PROBLEM TO WORK ON: A precise repetition of every line below is the required answer.

Top of DATA LISTING

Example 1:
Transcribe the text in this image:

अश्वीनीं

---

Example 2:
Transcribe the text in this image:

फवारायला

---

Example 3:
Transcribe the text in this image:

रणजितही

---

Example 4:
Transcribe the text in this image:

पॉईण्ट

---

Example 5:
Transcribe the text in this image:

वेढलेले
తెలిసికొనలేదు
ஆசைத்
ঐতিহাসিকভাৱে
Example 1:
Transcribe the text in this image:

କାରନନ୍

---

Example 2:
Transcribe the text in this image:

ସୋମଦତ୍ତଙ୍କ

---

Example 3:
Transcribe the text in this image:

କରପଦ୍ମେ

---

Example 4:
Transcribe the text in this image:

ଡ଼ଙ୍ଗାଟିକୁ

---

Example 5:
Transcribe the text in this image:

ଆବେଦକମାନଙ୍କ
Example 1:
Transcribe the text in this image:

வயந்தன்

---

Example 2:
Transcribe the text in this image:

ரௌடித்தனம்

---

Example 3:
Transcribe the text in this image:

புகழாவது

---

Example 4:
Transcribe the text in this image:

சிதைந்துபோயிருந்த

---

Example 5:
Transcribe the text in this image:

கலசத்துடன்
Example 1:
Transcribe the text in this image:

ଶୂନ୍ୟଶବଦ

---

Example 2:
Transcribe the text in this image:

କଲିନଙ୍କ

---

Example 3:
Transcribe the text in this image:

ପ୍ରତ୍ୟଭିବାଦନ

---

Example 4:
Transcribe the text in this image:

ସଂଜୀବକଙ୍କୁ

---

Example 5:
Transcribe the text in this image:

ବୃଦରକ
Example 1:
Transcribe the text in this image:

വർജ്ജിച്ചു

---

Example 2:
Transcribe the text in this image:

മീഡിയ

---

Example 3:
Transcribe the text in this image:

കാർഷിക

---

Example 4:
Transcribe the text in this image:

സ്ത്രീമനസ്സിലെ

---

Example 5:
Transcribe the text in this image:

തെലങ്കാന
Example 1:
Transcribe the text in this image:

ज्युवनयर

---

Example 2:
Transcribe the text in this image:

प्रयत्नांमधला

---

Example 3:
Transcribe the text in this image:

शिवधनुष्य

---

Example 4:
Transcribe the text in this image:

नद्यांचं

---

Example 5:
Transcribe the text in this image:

Bottom of DATA LISTING

SOLVED PROBLEM:
Example 1:
Transcribe the text in this image:

अश्वीनीं

---

Example 2:
Transcribe the text in this image:

फवारायला

---

Example 3:
Transcribe the text in this image:

रणजितही

---

Example 4:
Transcribe the text in this image:

पॉईण्ट

---

Example 5:
Transcribe the text in this image:

वेढलेले
తెలిసికొనలేదు
ஆசைத்
ঐতিহাসিকভাৱে
Example 1:
Transcribe the text in this image:

କାରନନ୍

---

Example 2:
Transcribe the text in this image:

ସୋମଦତ୍ତଙ୍କ

---

Example 3:
Transcribe the text in this image:

କରପଦ୍ମେ

---

Example 4:
Transcribe the text in this image:

ଡ଼ଙ୍ଗାଟିକୁ

---

Example 5:
Transcribe the text in this image:

ଆବେଦକମାନଙ୍କ
Example 1:
Transcribe the text in this image:

வயந்தன்

---

Example 2:
Transcribe the text in this image:

ரௌடித்தனம்

---

Example 3:
Transcribe the text in this image:

புகழாவது

---

Example 4:
Transcribe the text in this image:

சிதைந்துபோயிருந்த

---

Example 5:
Transcribe the text in this image:

கலசத்துடன்
Example 1:
Transcribe the text in this image:

ଶୂନ୍ୟଶବଦ

---

Example 2:
Transcribe the text in this image:

କଲିନଙ୍କ

---

Example 3:
Transcribe the text in this image:

ପ୍ରତ୍ୟଭିବାଦନ

---

Example 4:
Transcribe the text in this image:

ସଂଜୀବକଙ୍କୁ

---

Example 5:
Transcribe the text in this image:

ବୃଦରକ
Example 1:
Transcribe the text in this image:

വർജ്ജിച്ചു

---

Example 2:
Transcribe the text in this image:

മീഡിയ

---

Example 3:
Transcribe the text in this image:

കാർഷിക

---

Example 4:
Transcribe the text in this image:

സ്ത്രീമനസ്സിലെ

---

Example 5:
Transcribe the text in this image:

തെലങ്കാന
Example 1:
Transcribe the text in this image:

ज्युवनयर

---

Example 2:
Transcribe the text in this image:

प्रयत्नांमधला

---

Example 3:
Transcribe the text in this image:

शिवधनुष्य

---

Example 4:
Transcribe the text in this image:

नद्यांचं

---

Example 5:
Transcribe the text in this image:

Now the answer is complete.